Here we will work with the following scenario: a dare-care centre in area A, has the option of moving to area C. Given the fact that area A’s air quality is too poor, it would be highly beneficial for the children of day-care in area A (ages 0 to 3) to move to area C … if area C is cleaner most of the time. Can we detect a difference?
As you will see, if you use a test that violates the assumptions, it is not optimal and you risk not using the most powerful test [it is a myth that the t-test is always the most powerful!]. In this case this would lead to the incorrect conclusion that the newly sampled area C is just as polluted as area A.
# Generating skewed data
set.seed(101)
area_C_skewed <- data.frame(PM25 = c(rnorm(15-2, mean = 2.5, sd = 5),90,78))

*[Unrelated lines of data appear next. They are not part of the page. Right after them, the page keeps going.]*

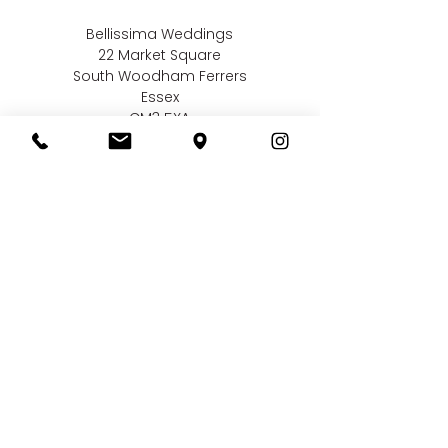
Bellissima Weddings
22 Market Square
South Woodham Ferrers
Essex
CM3 5XA
Contact us
01245 323 585
online@bellissimaweddings.co.uk
©
Bellissima Weddings
2019
Privacy Policy
CCTV Policy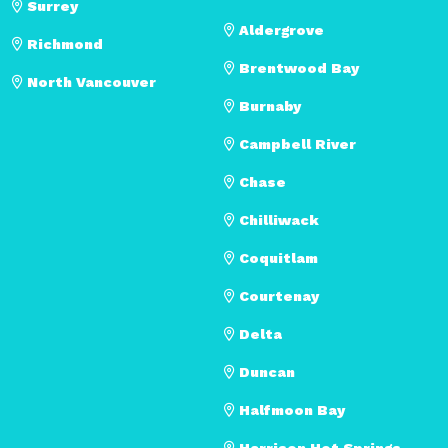
Surrey
Aldergrove
Richmond
Brentwood Bay
North Vancouver
Burnaby
Campbell River
Chase
Chilliwack
Coquitlam
Courtenay
Delta
Duncan
Halfmoon Bay
Harrison Hot Springs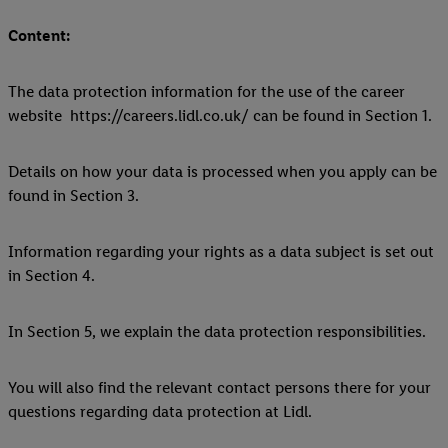
Content:
The data protection information for the use of the career
website https://careers.lidl.co.uk/ can be found in Section 1.
Details on how your data is processed when you apply can be
found in Section 3.
Information regarding your rights as a data subject is set out
in Section 4.
In Section 5, we explain the data protection responsibilities.
You will also find the relevant contact persons there for your
questions regarding data protection at Lidl.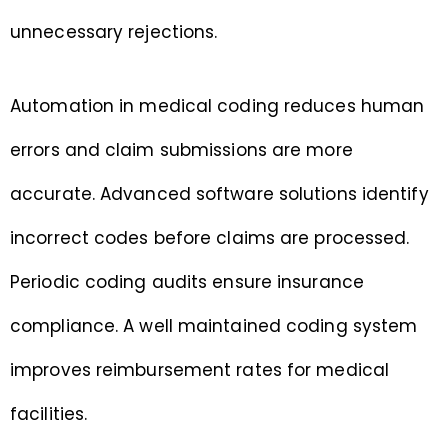
unnecessary rejections.
Automation in medical coding reduces human
errors and claim submissions are more
accurate. Advanced software solutions identify
incorrect codes before claims are processed.
Periodic coding audits ensure insurance
compliance. A well maintained coding system
improves reimbursement rates for medical
facilities.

## Checking normality using QQnorm
car::qqPlot(area_C_skewed$PM25)
## [1] 14 15
## alternative KS-test
ks.test(area_C_skewed, "pnorm", mean(area_C_skewed$PM25),
sd(area_C_skewed$PM25)) # two-sided, exact
##
## Exact one-sample Kolmogorov-Smirnov test
##
## data: area_C_skewed
## D = 0.43545, p-value = 0.004192
## alternative hypothesis: two-sided
## alternative shapiro-Wilk test
shapiro.test(area_C_skewed$PM25)
##
## Shapiro-Wilk normality test
##
## data: area_C_skewed$PM25
## W = 0.53161, p-value = 6.4e-06
The QQplot indicates a violation of the normality assumption. The t-test is suspect: with a sample size of only 30 it is unlikely that the distribution converged with the standard normal under the CTL.
The Mann-Whitney U test is a suitable non-parametric alternative to the t-test when the normality assumption is violated. It examines whether the median of the two groups are identical, without assuming a normal distribution.

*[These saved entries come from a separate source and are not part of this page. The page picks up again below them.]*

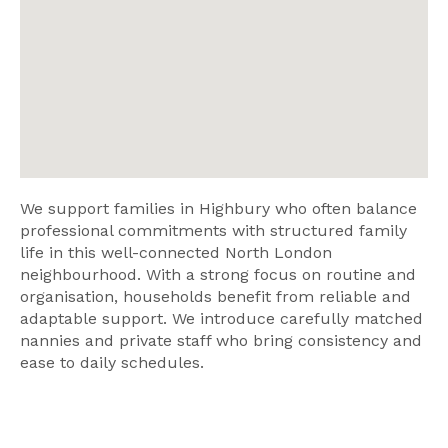
We support families in Highbury who often balance
professional commitments with structured family
life in this well-connected North London
neighbourhood. With a strong focus on routine and
organisation, households benefit from reliable and
adaptable support. We introduce carefully matched
nannies and private staff who bring consistency and
ease to daily schedules.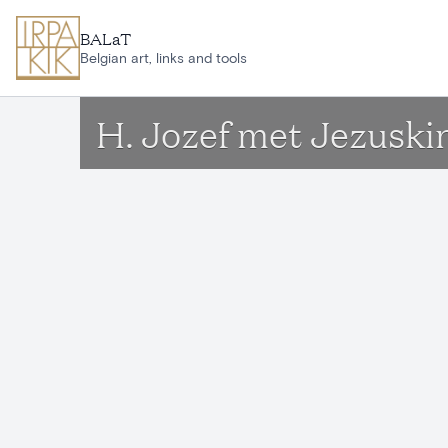
Skip to main content
BALaT
Belgian art, links and tools
H. Jozef met Jezuski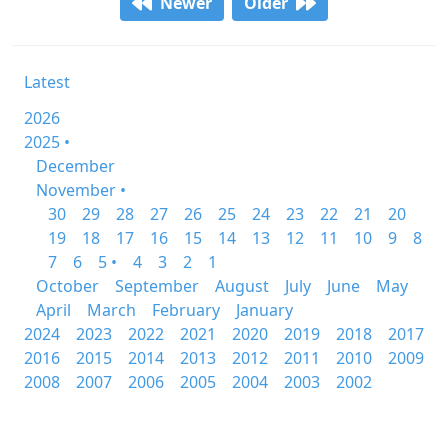
Newer
Older
Latest
2026
2025 •
December
November •
30
29
28
27
26
25
24
23
22
21
20
19
18
17
16
15
14
13
12
11
10
9
8
7
6
5 •
4
3
2
1
October
September
August
July
June
May
April
March
February
January
2024
2023
2022
2021
2020
2019
2018
2017
2016
2015
2014
2013
2012
2011
2010
2009
2008
2007
2006
2005
2004
2003
2002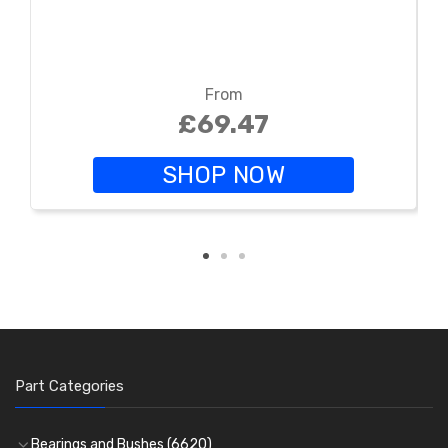
From
£69.47
SHOP NOW
Part Categories
Bearings and Bushes
(6620)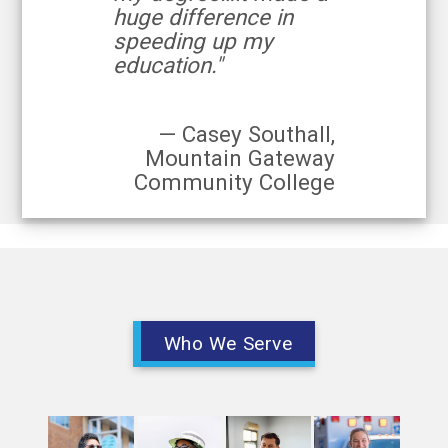
huge difference in
speeding up my
education."
— Casey Southall,
Mountain Gateway
Community College
Who We Serve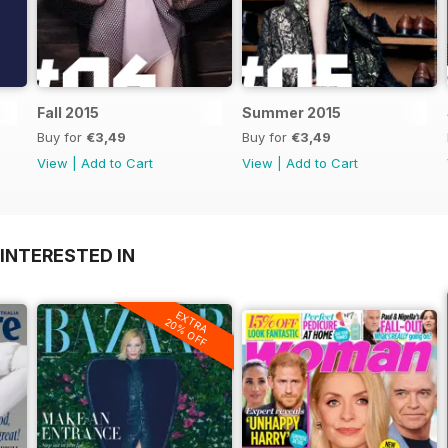
Fall 2015
Summer 2015
Buy for
€3,49
Buy for
€3,49
View
|
Add to Cart
View
|
Add to Cart
INTERESTED IN
EXTRA
20% OFF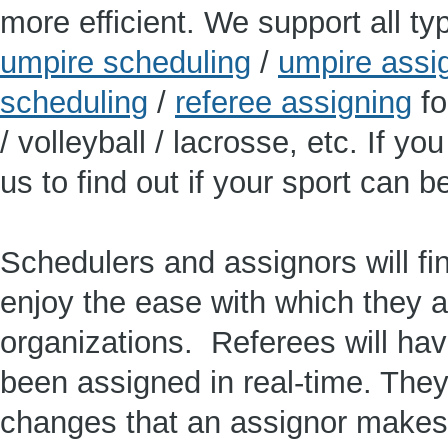
more efficient. We support all typ
umpire scheduling
/
umpire assi
scheduling
/
referee assigning
fo
/ volleyball / lacrosse, etc. If y
us to find out if your sport can 
Schedulers and assignors will f
enjoy the ease with which they a
organizations. Referees will ha
been assigned in real-time. They
changes that an assignor makes t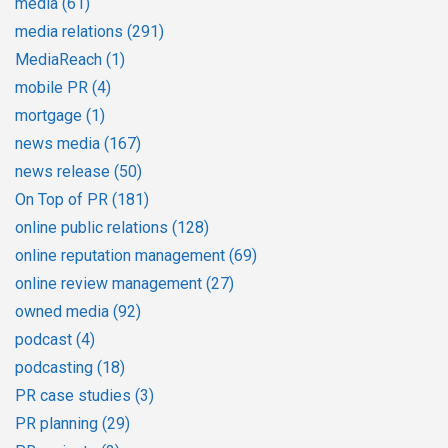
media
(61)
media relations
(291)
MediaReach
(1)
mobile PR
(4)
mortgage
(1)
news media
(167)
news release
(50)
On Top of PR
(181)
online public relations
(128)
online reputation management
(69)
online review management
(27)
owned media
(92)
podcast
(4)
podcasting
(18)
PR case studies
(3)
PR planning
(29)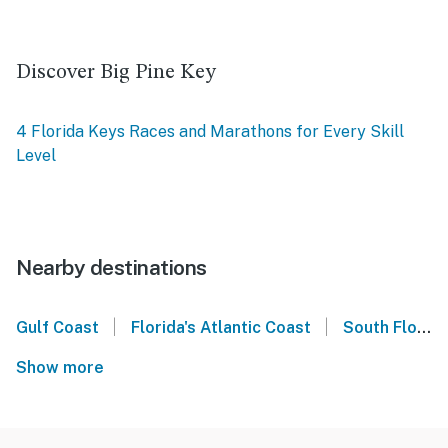
Discover Big Pine Key
4 Florida Keys Races and Marathons for Every Skill
Level
Nearby destinations
|
|
Gulf Coast
Florida's Atlantic Coast
South Florida
Show more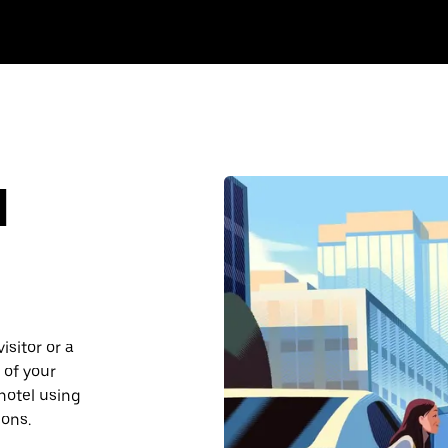
d
isitor or a
 of your
 hotel using
ions.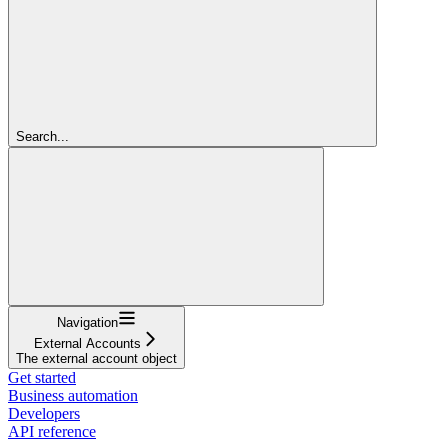
Search...
Navigation
External Accounts
The external account object
Get started
Business automation
Developers
API reference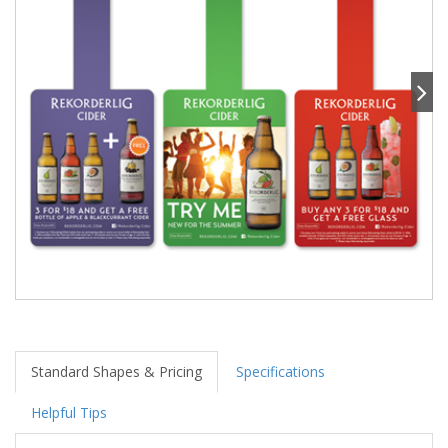
Standard Shapes & Pricing
Specifications
Helpful Tips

In this new section, I added outliers that skewed the data and violated the normality assumption. In general use qqplots to test for normality, you can use the KS-test or the the Shapiro-Wilk test to check the normality of the data, and the p-values are presented to confirm the violation of the normality assumption. However, just realize that these test are not always the best ways to test for normality, rejecting trivial departures from normality at large samples sizes.

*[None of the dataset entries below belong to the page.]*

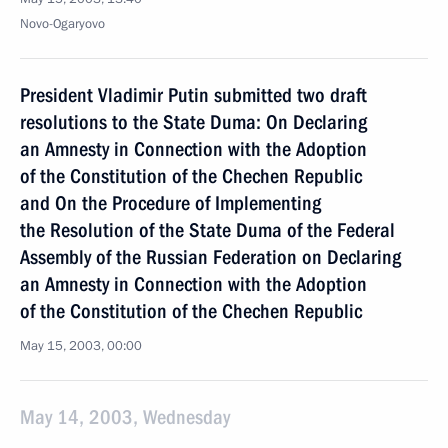
Novo-Ogaryovo
President Vladimir Putin submitted two draft
resolutions to the State Duma: On Declaring
an Amnesty in Connection with the Adoption
of the Constitution of the Chechen Republic
and On the Procedure of Implementing
the Resolution of the State Duma of the Federal
Assembly of the Russian Federation on Declaring
an Amnesty in Connection with the Adoption
of the Constitution of the Chechen Republic
May 15, 2003, 00:00
May 14, 2003, Wednesday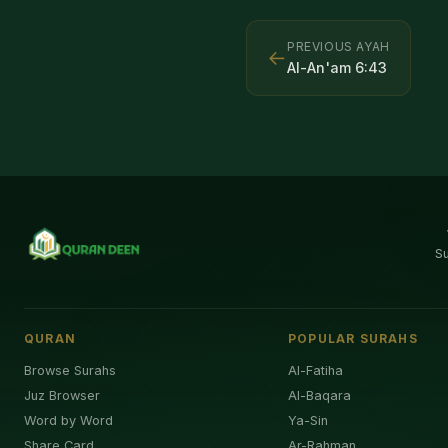
PREVIOUS AYAH
←
Al-An'am
6
:
43
S
QURAN
POPULAR SURAHS
Browse Surahs
Al-Fatiha
Juz Browser
Al-Baqara
Word by Word
Ya-Sin
Share Card
Ar-Rahman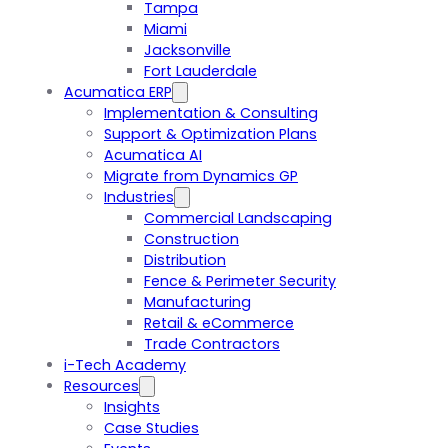
Tampa
Miami
Jacksonville
Fort Lauderdale
Acumatica ERP
Implementation & Consulting
Support & Optimization Plans
Acumatica AI
Migrate from Dynamics GP
Industries
Commercial Landscaping
Construction
Distribution
Fence & Perimeter Security
Manufacturing
Retail & eCommerce
Trade Contractors
i-Tech Academy
Resources
Insights
Case Studies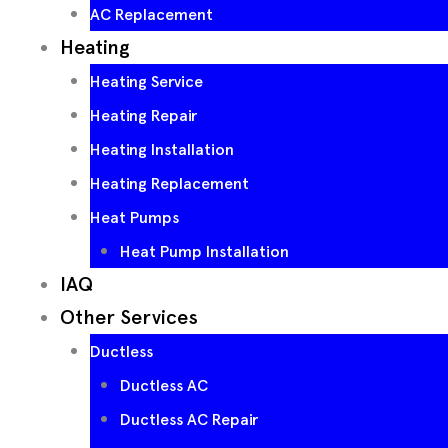
AC Replacement
Heating
Heating Service
Heating Repair
Heating Installation
Heating Replacement
Heat Pumps
Heat Pump Installation
IAQ
Other Services
Ductless
Ductless AC
Ductless AC Repair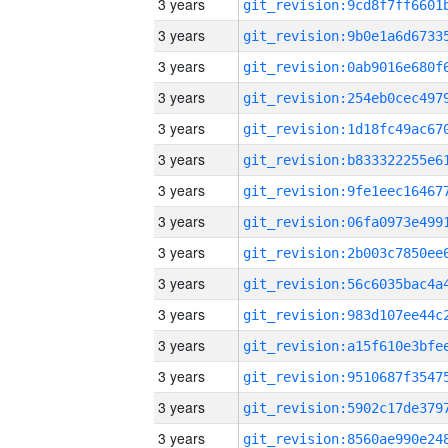
3 years
3 years
3 years
3 years
3 years
3 years
3 years
3 years
3 years
3 years
3 years
3 years
3 years
3 years
3 years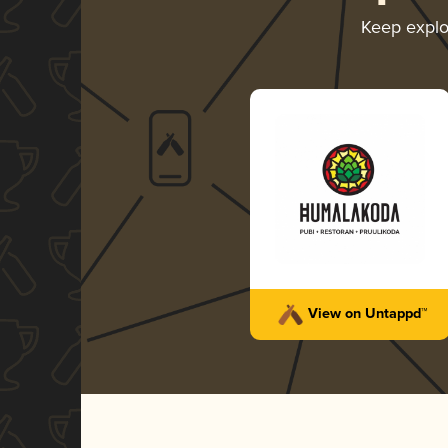
Keep explo
View on Untappd™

# Conducting Mann-Whitney U Test
t_testViolated <- t.test(area_A$PM25, area_C_skewed$PM25,var.equal = FALSE)
mann_whitney <- wilcox.test(area_A$PM25, area_C_skewed$PM25)
# Printing test summary
t_testViolated
##
## Welch Two Sample t-test
##
## data: area_A$PM25 and area_C_skewed$PM25
## t = -0.072905, df = 14.566, p-value = 0.9429
## alternative hypothesis: true difference in means is not equal to 0
## 95 percent confidence interval:
## -16.40035 15.31824
## sample estimates:
## mean of x mean of y
## 14.02887 14.56992
mann_whitney
##
## Wilcoxon rank sum exact test
##
## data: area_A$PM25 and area_C_skewed$PM25
## W = 192, p-value = 0.0005778
## alternative hypothesis: true location shift is not equal to 0
If we operated under the false assumption that the t-test is the most powerful test (an oft repeated inaccuracy), we would have incorrectly stated that there was no use for the day-care to move. This is due to the fact that a test is only optimally powerful if none of it’s assumptions are violated - if so alternatives may be much more powerful.